* **HOW TO COMPLETE THIS TASK**
If a line in the records contains the word "passing", count it; state the resulting number and nothing more.

Extracted data entries
+++

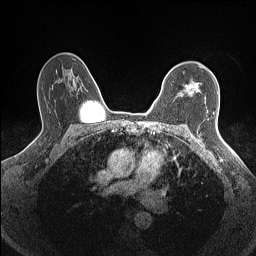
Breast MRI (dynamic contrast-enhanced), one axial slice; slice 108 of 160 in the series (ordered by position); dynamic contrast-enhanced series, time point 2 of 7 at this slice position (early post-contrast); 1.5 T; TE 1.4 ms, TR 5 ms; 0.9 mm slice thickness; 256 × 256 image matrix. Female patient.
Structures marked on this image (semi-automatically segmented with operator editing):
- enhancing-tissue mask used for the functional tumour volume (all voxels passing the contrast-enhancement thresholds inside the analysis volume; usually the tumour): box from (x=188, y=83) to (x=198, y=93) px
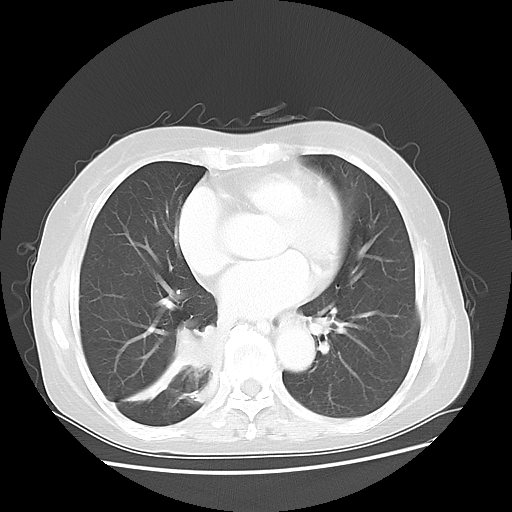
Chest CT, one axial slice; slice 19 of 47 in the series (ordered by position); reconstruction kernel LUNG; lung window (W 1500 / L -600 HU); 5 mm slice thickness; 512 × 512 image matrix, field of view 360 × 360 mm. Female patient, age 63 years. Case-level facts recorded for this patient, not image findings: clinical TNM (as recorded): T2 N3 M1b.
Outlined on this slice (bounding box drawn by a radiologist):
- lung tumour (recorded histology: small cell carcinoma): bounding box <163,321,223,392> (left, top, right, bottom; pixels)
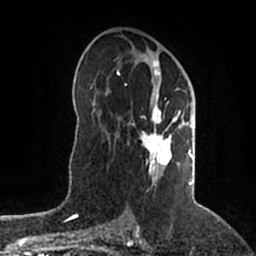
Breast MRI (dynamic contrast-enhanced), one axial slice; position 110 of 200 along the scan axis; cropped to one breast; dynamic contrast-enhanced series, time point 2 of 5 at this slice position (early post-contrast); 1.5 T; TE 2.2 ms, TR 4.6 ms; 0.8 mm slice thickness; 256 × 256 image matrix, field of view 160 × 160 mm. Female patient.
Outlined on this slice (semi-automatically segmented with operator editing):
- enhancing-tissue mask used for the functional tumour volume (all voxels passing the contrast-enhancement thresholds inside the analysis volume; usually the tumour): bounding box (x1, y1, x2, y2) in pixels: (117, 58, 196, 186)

+++

* **RESPONSE TO THIS TASK**
2